Marketers will additionally be able to tap into the gray-matter capabilities of AI that enables it to scan thorough historical data sets and offer newer and better techniques at an incredible pace. From automating test campaigns, concurrently running it with existing ones, to assessing if they can go live to a wider audience, AI can do it all.
Opportunities Galore
To understand the scale and relevance of AI-led marketing, for a moment, we will need to drop our marketing hats and understand the industry through the lens of how businesses have begun to operate.
Industry Angle
FMCG companies have been implementing digital innovations through e-retail stores, manufacturing companies are leaning towards AI to automate and monitor key functions while corporates have begun to use AI in their copywriting efforts to achieve the tonality of a human. With such large-scale adoption of technology in business, the residue in the backend is a humongous amount of data for marketers to leverage.
Features such as Performance AI, Creative AI and Targeting AI will be implemented at a much greater scale across social platforms to achieve intelligent monitoring and customized targeting.
Data & Privacy Angle
The data depreciation that will be brought about by Google’s planned elimination of third-party cookies in Chrome browsers coupled with the rise of digital audiences will see more marketers leveraging AI to achieve desired results. Customers in the cookieless world will still expect personalized offerings and messaging from brands, but without their privacy being compromised.

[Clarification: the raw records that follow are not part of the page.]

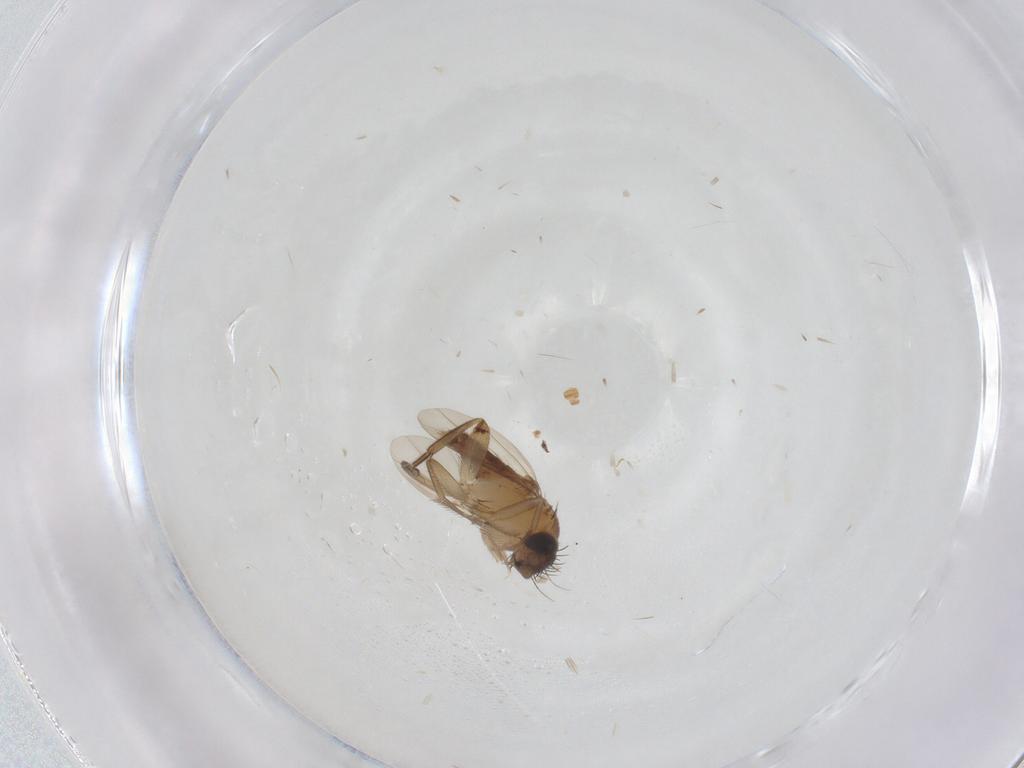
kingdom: Animalia
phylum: Arthropoda
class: Insecta
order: Diptera
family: Phoridae
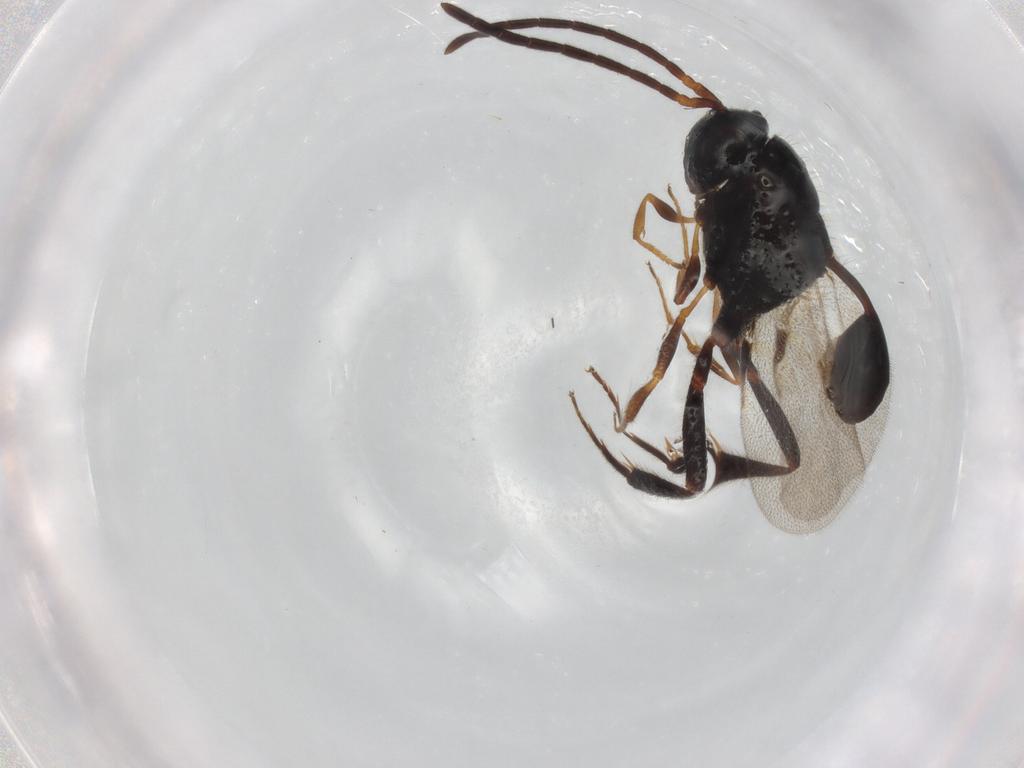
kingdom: Animalia
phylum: Arthropoda
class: Insecta
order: Hymenoptera
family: Evaniidae
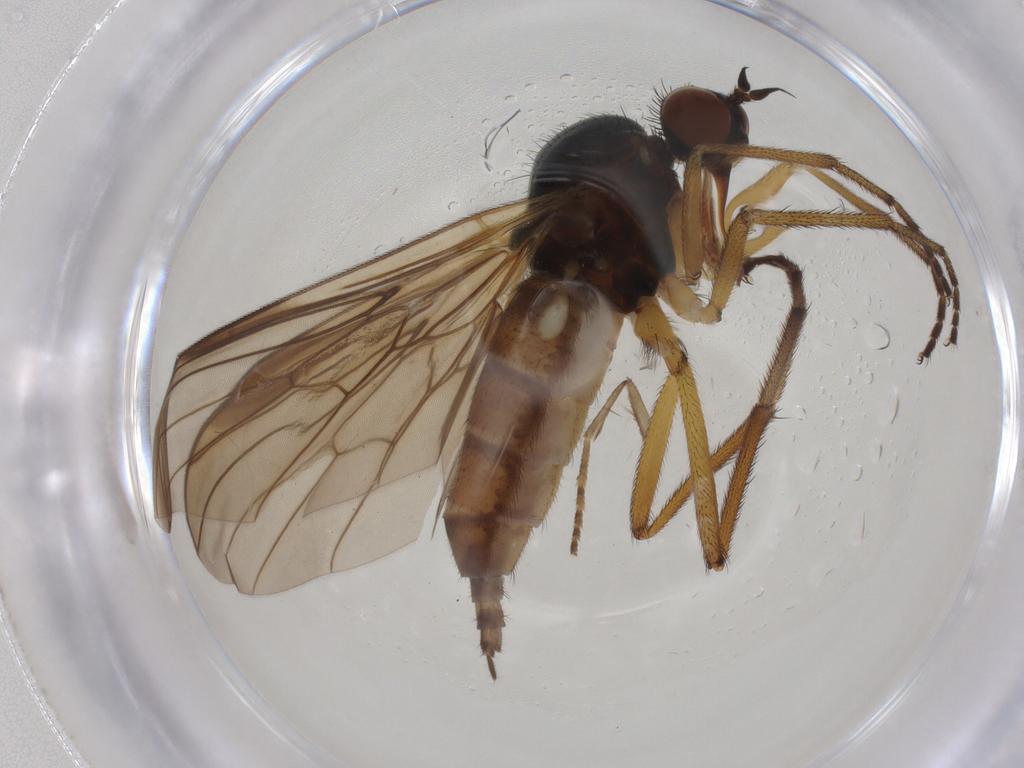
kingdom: Animalia
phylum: Arthropoda
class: Insecta
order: Diptera
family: Empididae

This means brands will have to shift away from demographic advertising and approach contextual messaging intelligently. So marketing teams will do well this year if, instead of utilizing cookies to track their audience, they employ artificial intelligence to analyze content and determine precisely what their audience is reading in real-time.
Brands can also use the campaign-related information to inform other initiatives, which would enable them to improve on tried-and-true techniques like SEO and first-party data. So instead of seeing 8 different ads, consumers will be aligned to ad-messages that are actually relevant to them.
The Achilles Heel
Finally, given that a lot is spoken from a tech angle, the immediate challenge that comes to mind is a lack of tech talent in the marketing ecosystem. However, with companies offering ‘no-code’ solutions to brand managers, that is a hurdle easily bypassed.
Another commonly observed challenge was the inability of AI solutions to integrate seamlessly into all marketing platforms, creating a friction in monitoring campaign effectiveness parallelly.
Cross-channel AI infrastructures that break down data silos are quickly filling this gap.
It’s now up to brands to get adoptive with the marketing trends to achieve their desired results.